Ein besonderer Schwerpunkt besteht dabei in einer adäquaten Verbindung zwischen dem Komplex „Befähigung“ (theoretische und praktische Fahrausbildung) und den zu erfüllenden körperlichen und geistigen Voraussetzungen, wobei hier medizinische (Sehvermögen, Gleichgewichtssinn, allgemeine gesundheitliche Beeinträchtigungen, Krankheiten) und leistungspsychologische Aspekte (psychofunktionale Leistungsfähigkeit, Aufmerksamkeit, Reaktionsfähigkeit, Konzentration, Koordinationsfähigkeit) Berücksichtigung finden müssen.

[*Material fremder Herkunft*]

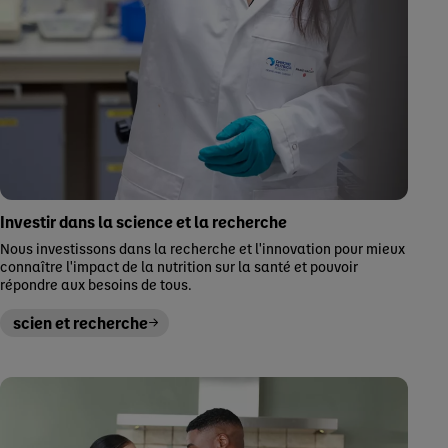
Investir dans la science et la recherche
Nous investissons dans la recherche et l'innovation pour mieux
connaître l'impact de la nutrition sur la santé et pouvoir
répondre aux besoins de tous.
scien et recherche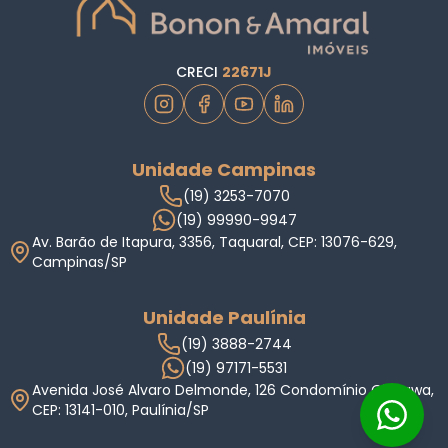
CRECI
22671J
Unidade Campinas
(19) 3253-7070
(19) 99990-9947
Av. Barão de Itapura, 3356, Taquaral, CEP: 13076-629,
Campinas/SP
Unidade Paulínia
(19) 3888-2744
(19) 97171-5531
Avenida José Alvaro Delmonde, 126 Condomínio Okinawa,
CEP: 13141-010, Paulínia/SP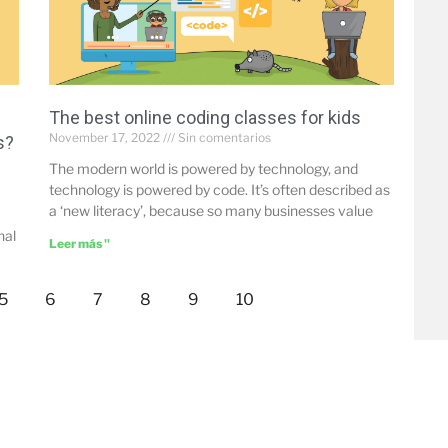
w
The best online coding classes for kids
November 17, 2022
Sin comentarios
s?
The modern world is powered by technology, and
technology is powered by code. It’s often described as
a ‘new literacy’, because so many businesses value
nal
Leer más "
5
6
7
8
9
10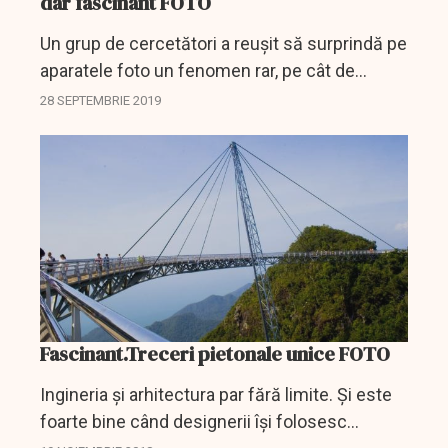
dar fascinant FOTO
Un grup de cercetători a reușit să surprindă pe
aparatele foto un fenomen rar, pe cât de
fascinant, pe atât de înspăimântător - norii de
28 SEPTEMBRIE 2019
foc.
Fascinant.Treceri pietonale unice FOTO
Ingineria și arhitectura par fără limite. Și este
foarte bine când designerii își folosesc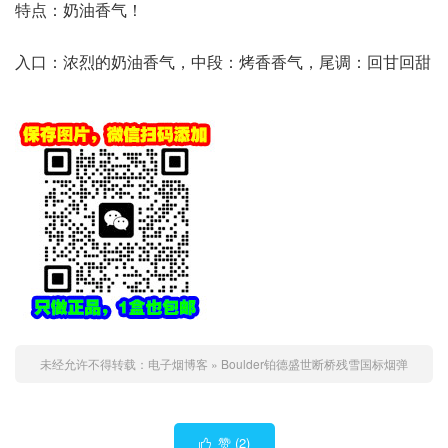
特点：奶油香气！
入口：浓烈的奶油香气，中段：烤香香气，尾调：回甘回甜
未经允许不得转载：
电子烟博客
»
Boulder铂德盛世断桥残雪国标烟弹
赞 (
2
)
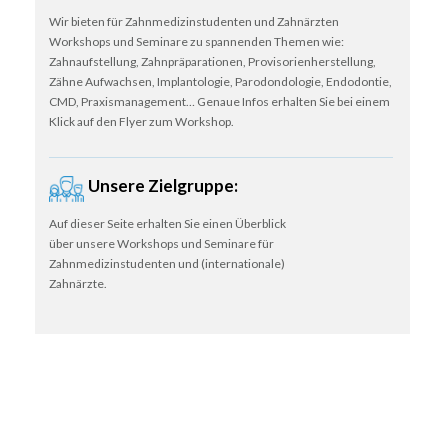
Wir bieten für Zahnmedizinstudenten und Zahnärzten
Workshops und Seminare zu spannenden Themen wie:
Zahnaufstellung, Zahnpräparationen, Provisorienherstellung,
Zähne Aufwachsen, Implantologie, Parodondologie, Endodontie,
CMD, Praxismanagement… Genaue Infos erhalten Sie bei einem
Klick auf den Flyer zum Workshop.
Unsere Zielgruppe:
Auf dieser Seite erhalten Sie einen Überblick
über unsere Workshops und Seminare für
Zahnmedizinstudenten und (internationale)
Zahnärzte.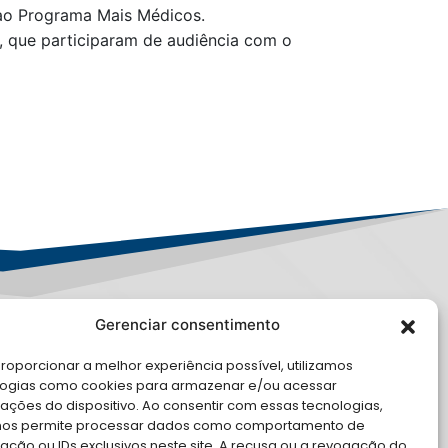
 ao Programa Mais Médicos.
, que participaram de audiência com o
Gerenciar consentimento
PD
roporcionar a melhor experiência possível, utilizamos
E CONOSCO
logias como cookies para armazenar e/ou acessar
ações do dispositivo. Ao consentir com essas tecnologias,
cite Apoio Institucional da AMB
nos permite processar dados como comportamento de
 o seu evento
ção ou IDs exclusivos neste site. A recusa ou a revogação do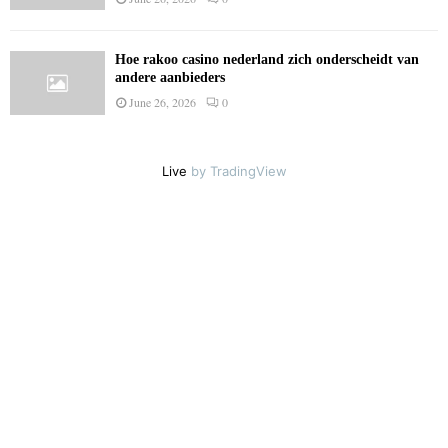
Hoe rakoo casino nederland zich onderscheidt van
andere aanbieders
June 26, 2026
0
Live
by TradingView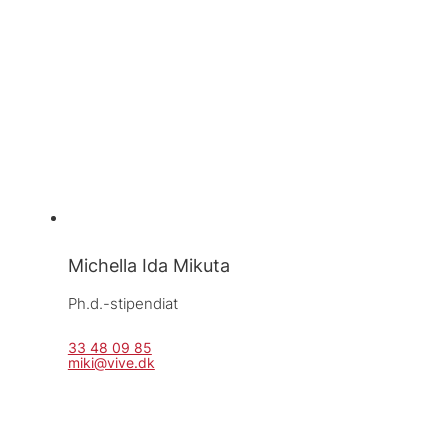
Michella Ida Mikuta
Ph.d.-stipendiat
33 48 09 85
miki@vive.dk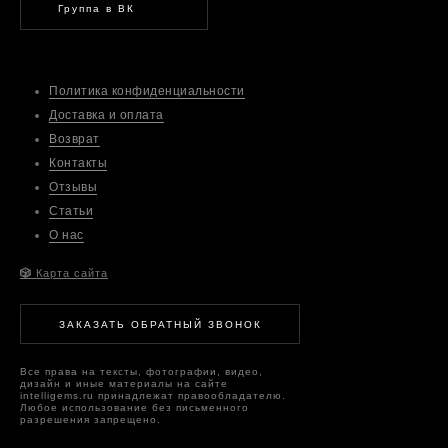
Группа в ВК
Политика конфиденциальности
Доставка и оплата
Возврат
Контакты
Отзывы
Статьи
О нас
🎲
Карта сайта
ЗАКАЗАТЬ ОБРАТНЫЙ ЗВОНОК
Все права на тексты, фотографии, видео,
дизайн и иные материалы на сайте
intelligems.ru принадлежат правообладателю.
Любое использование без письменного
разрешения запрещено.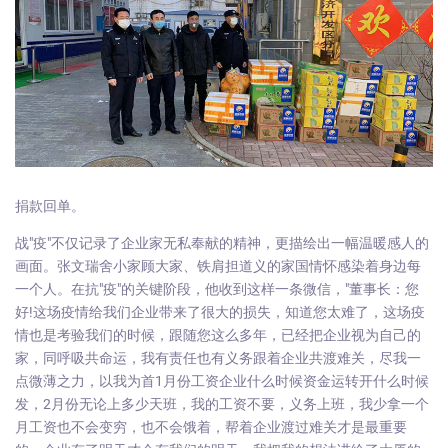
捐款回单。
战"疫"不仅记录了企业家无私奉献的精神，更描绘出一幅温暖感人的
画面。张文瑞舍小家顾大家、铁肩担道义的家国情怀感染着身边每
一个人。在抗"疫"的关键阶段，他收到这样一条微信，"董事长：您
好!这场疫情给我们企业带来了很大的损失，知道您太难了，这场疫
情也是考验我们的时候，跟随您这么多年，已经把企业视为自己的
家，同呼吸共命运，我有责任也有义务跟着企业共渡难关，尽我一
点微薄之力，以我为首1月份工资企业什么时候资金运转开什么时候
发，2月份无论上多少天班，我的工资不要，义务上班，我少拿一个
月工资也不会变穷，也不会饿着，帮着企业渡过难关才是最重要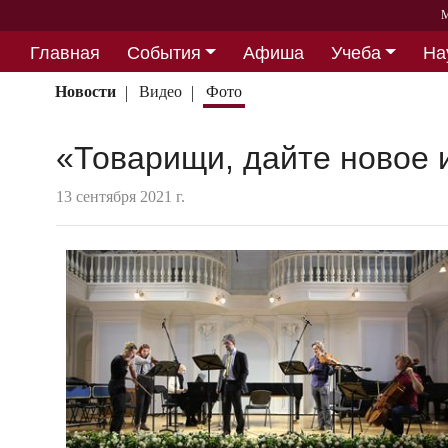
М
Главная
События
Афиша
Учеба
На
Партнерство
Новости
Видео
Фото
«Товарищи, дайте новое и
13 сентября 2021 г.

AUCH DER UMGANG MIT DEM PEDELEC MUSS TRAINIERT WERDEN.

Hier ist vor allem auch darauf zu achten, dass die Ausbildung auf praxisgerechten Maschinen erfolgt, die eine ähnliche Leistung aufweisen wie die später vom Anfänger verwendeten. Wer später leistungsstärkere Maschinen fahren möchte, sollte eine Fortbildung absolvieren und einen entsprechenden Befähigungsnachweis erbringen. Bei der Ausbildung muss zudem besonderer Wert darauf gelegt werden, den künftigen Motorradfahrer dahingehend zu schulen, selbst dafür zu sorgen, dass er gesehen wird (Licht, farbige beziehungsweise retroreflektierende Kleidung, Sicherheitsabstände, Beachtung von toten Winkeln). Und dass bei jeder noch so kurzen Fahrt stets die komplette Schutzbekleidung und ein zugelassener Helm getragen werden, sollte sowieso selbstverständlich sein.
Ob Einsteiger oder Routinier: Zu Saisonbeginn unbedingt empfehlenswert ist die Teilnahme an einem Fahrsicherheitstraining. Ganz bewusst sollte dabei auch das Bremsen geübt werden – auch dann, wenn das Motorrad mit einem Anti- Blockier-System (ABS) ausgestattet ist. Denn selbst erfahrene Motorradfahrer schaffen es in Notsituationen häufig nicht, die Bremsleistung optimal zu beherrschen.